AIM 1: Reproduce the entity relations proposal from "This information exists" up to and including "Person A's projects)", substituting "teammates" for "collaborators".
AIM 2: Continue the entity relations proposal from the point where it stops.

Skip to content

feat: explicit typed entity relations for graph-style queries #2

Description

@tenfourty

Summary

Store bidirectional typed links between entities (people, projects, teams) with relation type and reason. Enable graph-style queries like "who reports to Person A?", "all decisions from Person B's 1:1s", "everything connected to Project X".

# Create a relation
kbx entity relate "Person A" --type "reports-to" --target "Person B"

# Query relations
kbx entity relations "Person A"
kbx entity relations "Project X" --type "leads"

Motivation

kbx currently knows:

  • Which entities exist (people, projects, teams)
  • Which documents mention which entities (via find_entity_mentions())

But it doesn't know the relationships between entities. The entity mention index tells us "Person A appears in 47 documents" but not "Person A reports to Person B" or "Person A leads Project X".

This information exists implicitly — in org charts, meeting transcripts, entity file metadata — but it's not queryable. You can't ask kbx "who works on Project X?" or "show me everything connected to Person A's team".

With typed relations:

  • kbx entity relations "Person A" → shows direct reports, projects, collaborators
  • kbx search "migration" --entity "Person A" → expands to include documents from related entities (Person A's team, Person A's projects)

Data records:
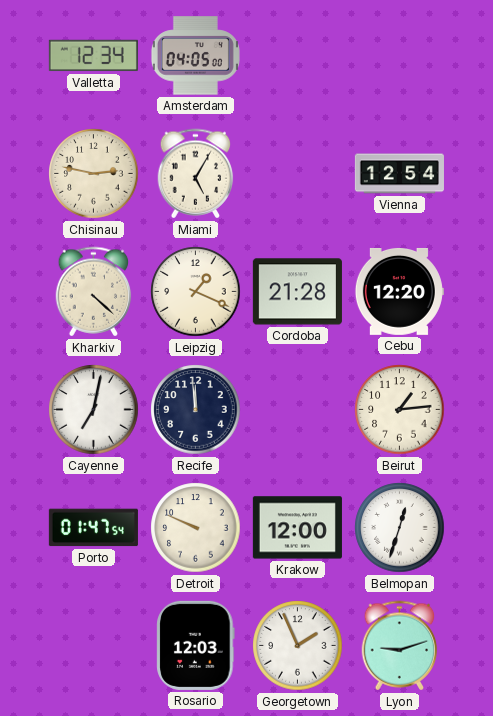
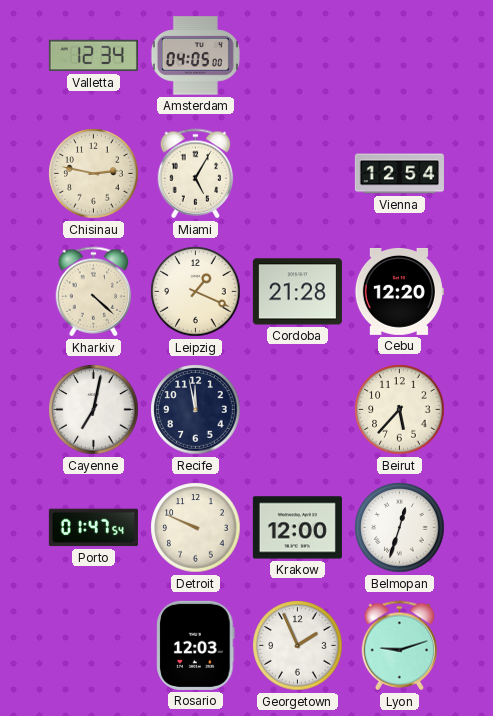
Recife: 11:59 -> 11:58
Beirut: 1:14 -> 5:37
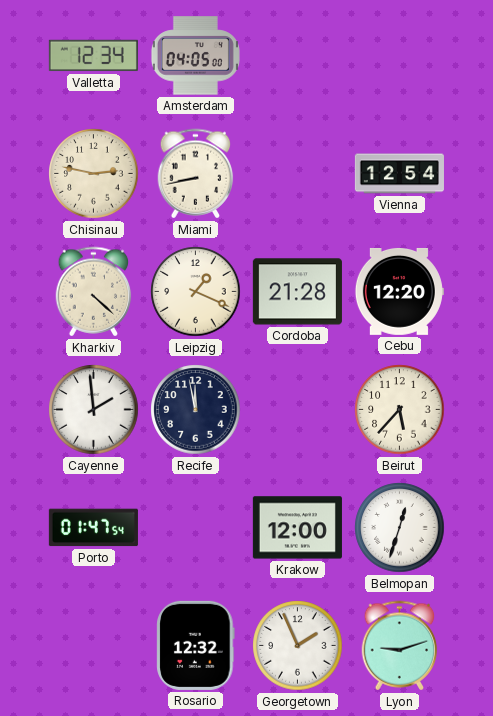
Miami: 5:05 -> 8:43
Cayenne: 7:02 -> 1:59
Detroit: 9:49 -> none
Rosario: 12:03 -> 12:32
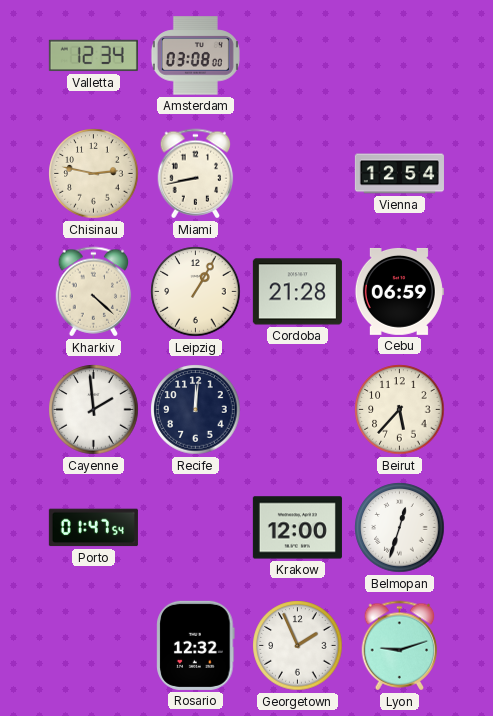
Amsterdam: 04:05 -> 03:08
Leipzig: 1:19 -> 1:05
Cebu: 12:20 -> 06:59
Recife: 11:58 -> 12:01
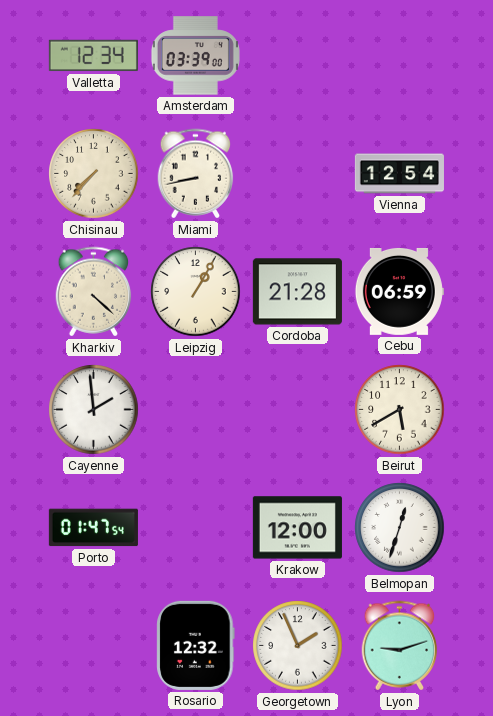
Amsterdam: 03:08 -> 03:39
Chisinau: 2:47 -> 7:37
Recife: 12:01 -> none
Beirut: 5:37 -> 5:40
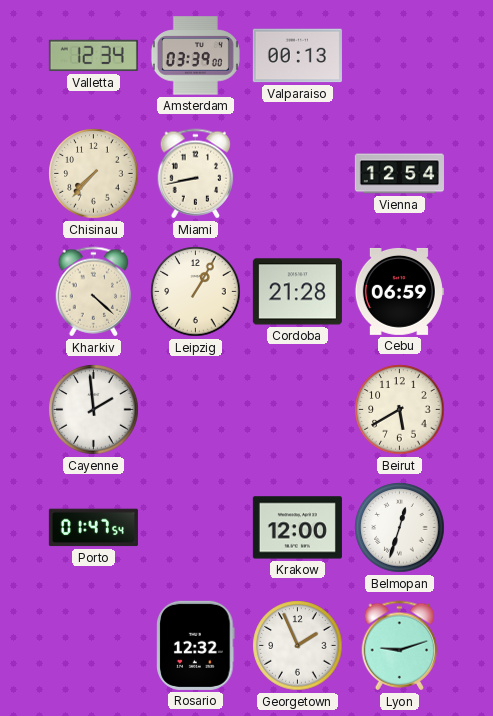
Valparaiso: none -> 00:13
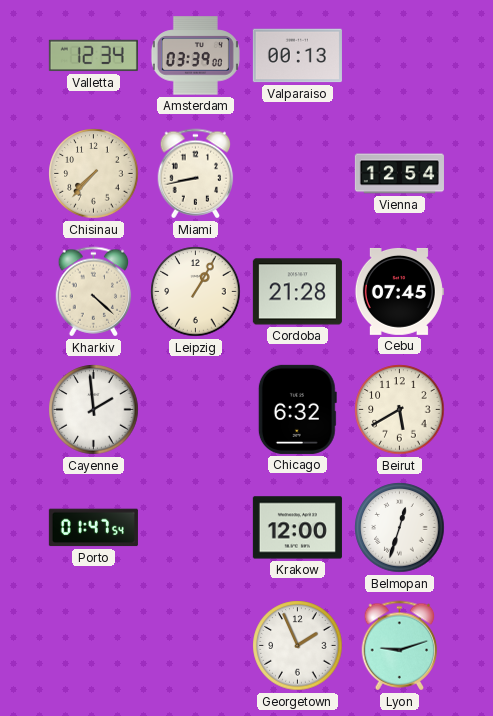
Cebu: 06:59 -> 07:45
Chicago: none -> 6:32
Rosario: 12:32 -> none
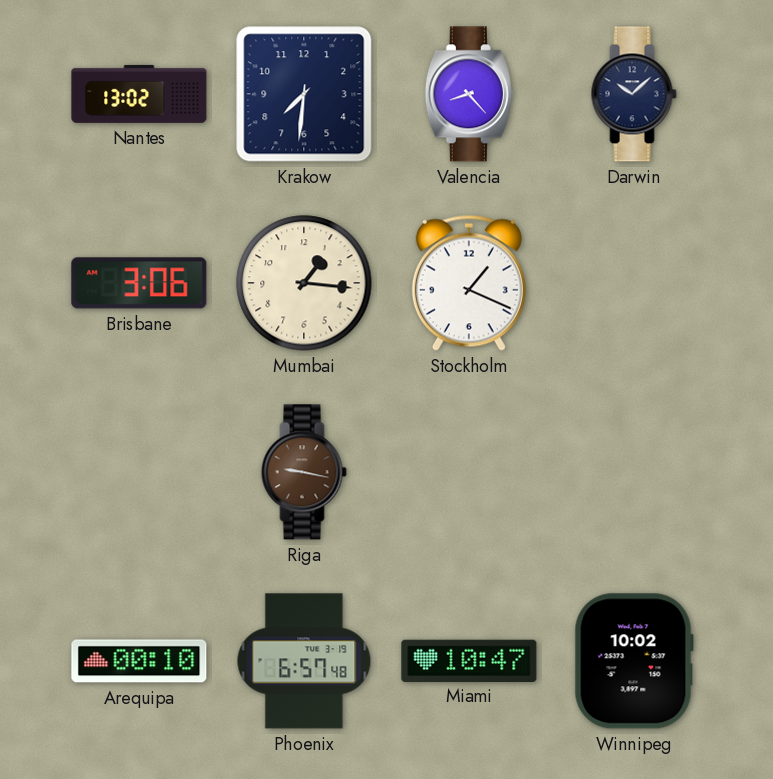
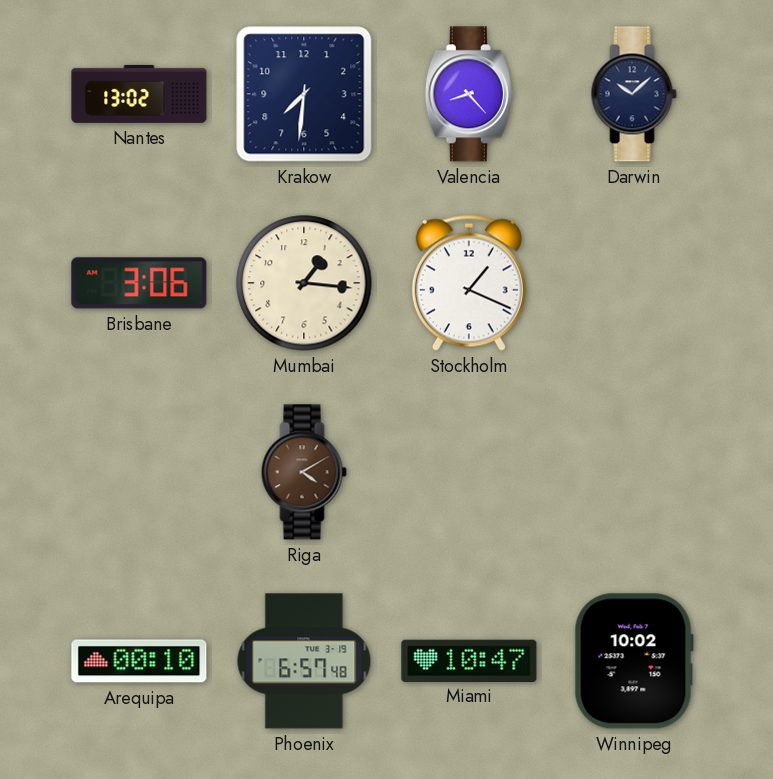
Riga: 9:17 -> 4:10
...
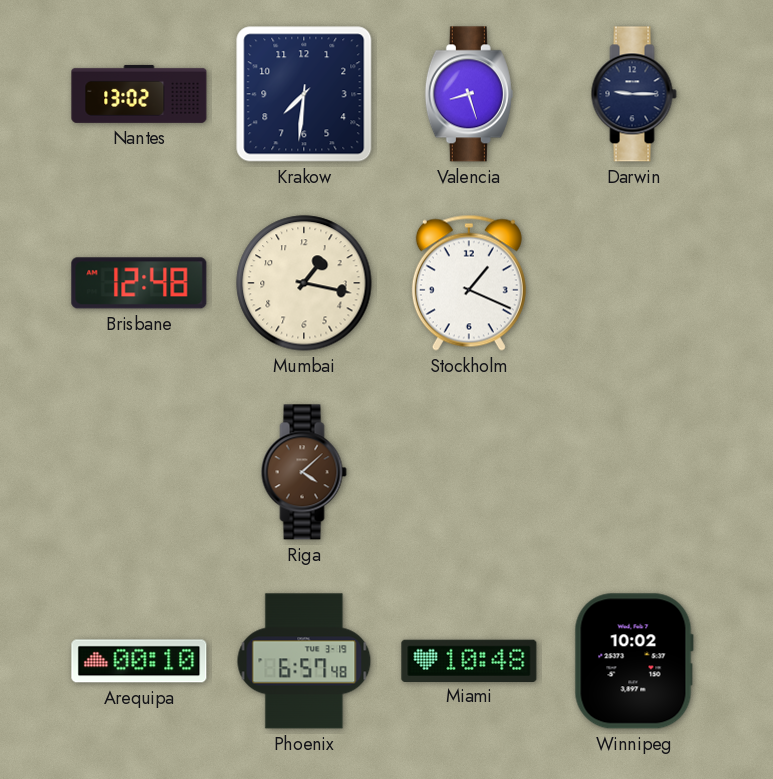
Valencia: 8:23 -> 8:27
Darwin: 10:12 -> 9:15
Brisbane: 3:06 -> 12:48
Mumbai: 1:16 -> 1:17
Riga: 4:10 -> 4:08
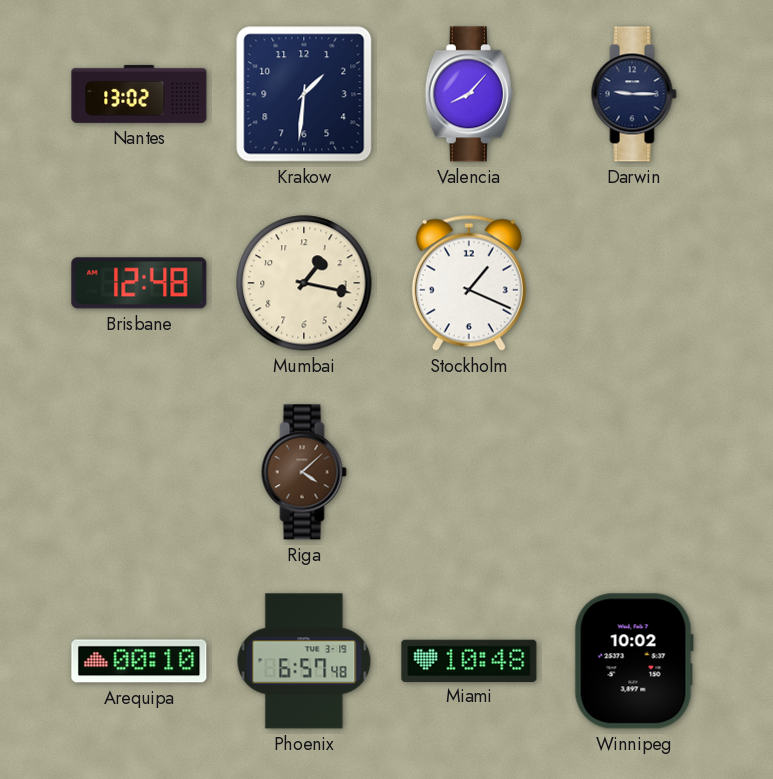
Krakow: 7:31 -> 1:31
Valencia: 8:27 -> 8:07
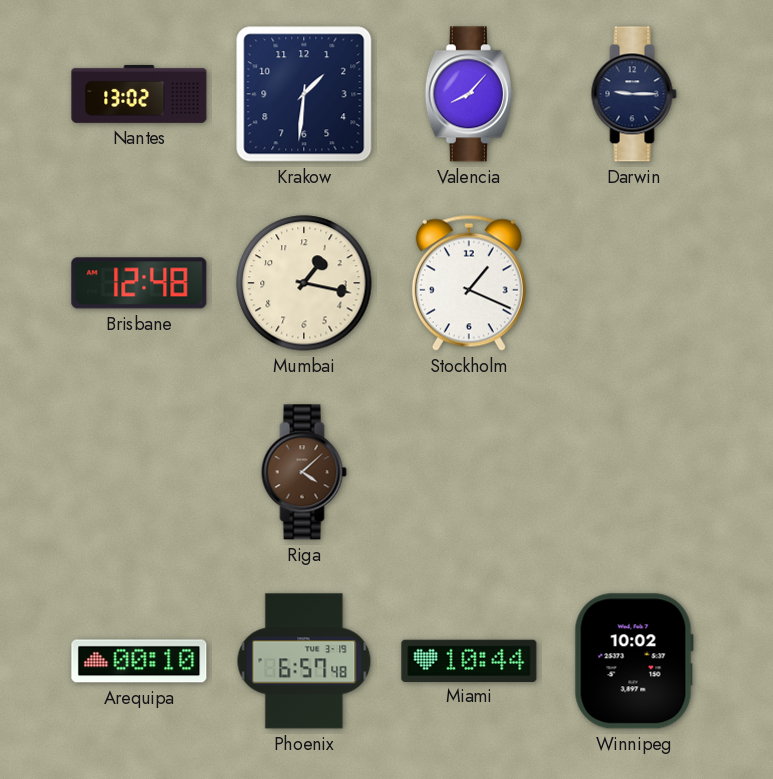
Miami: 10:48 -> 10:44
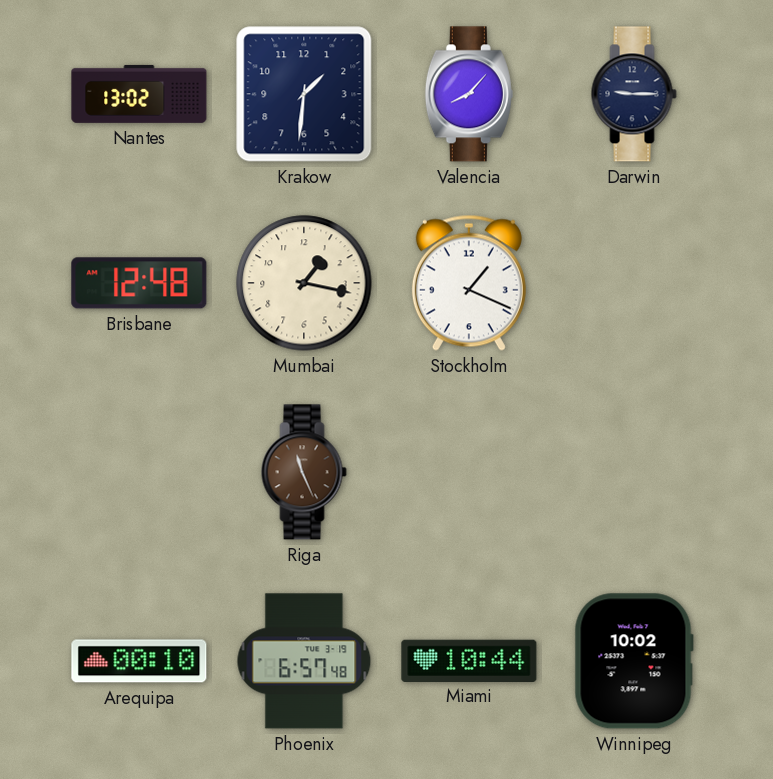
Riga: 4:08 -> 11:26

REPLY 1:
This information exists implicitly — in org charts, meeting transcripts, entity file metadata — but it's not queryable. You can't ask kbx "who works on Project X?" or "show me everything connected to Person A's team".

With typed relations:

  • kbx entity relations "Person A" → shows direct reports, projects, teammates
  • kbx search "migration" --entity "Person A" → expands to include documents from related entities (Person A's team, Person A's projects)

REPLY 2:
  • kbx person find "Person A" → profile includes a relations section
  • Debrief pipeline can auto-extract relations from meeting transcripts ("Person A is taking over Project X")

Inspiration: OpenViking stores bidirectional URI-to-URI links with reasons via a RelationService. Relations are auto-created during session commits and queryable via API. Their _create_relations() method extracts URIs from context parts and creates bidirectional links.

Design

1. Relation Schema

New relations table in SQLite:

CREATE TABLE relations (
    id INTEGER PRIMARY KEY AUTOINCREMENT,
    source_entity_id INTEGER NOT NULL REFERENCES entities(id),
    target_entity_id INTEGER NOT NULL REFERENCES entities(id),
    relation_type TEXT NOT NULL,          -- constrained vocabulary
    reason TEXT,                          -- free-text explanation
    source_doc_path TEXT,                 -- document that evidences this relation
    confidence TEXT DEFAULT 'manual',     -- 'manual', 'auto-high', 'auto-low'
    created_at TEXT NOT NULL,             -- ISO 8601
    updated_at TEXT,                      -- ISO 8601
    valid_until TEXT,                     -- ISO 8601, NULL = indefinite

    UNIQUE(source_entity_id, target_entity_id, relation_type)
);

CREATE INDEX idx_relations_source ON relations(source_entity_id);
CREATE INDEX idx_relations_target ON relations(target_entity_id);
CREATE INDEX idx_relations_type ON relations(relation_type);

Unique constraint: One relation of each type per source→target pair. Creating a duplicate updates the existing relation (reason, source_doc, updated_at).

2. Relation Types

Constrained vocabulary with free-text fallback. Predefined types cover 90% of cases; custom type with a required reason covers the rest.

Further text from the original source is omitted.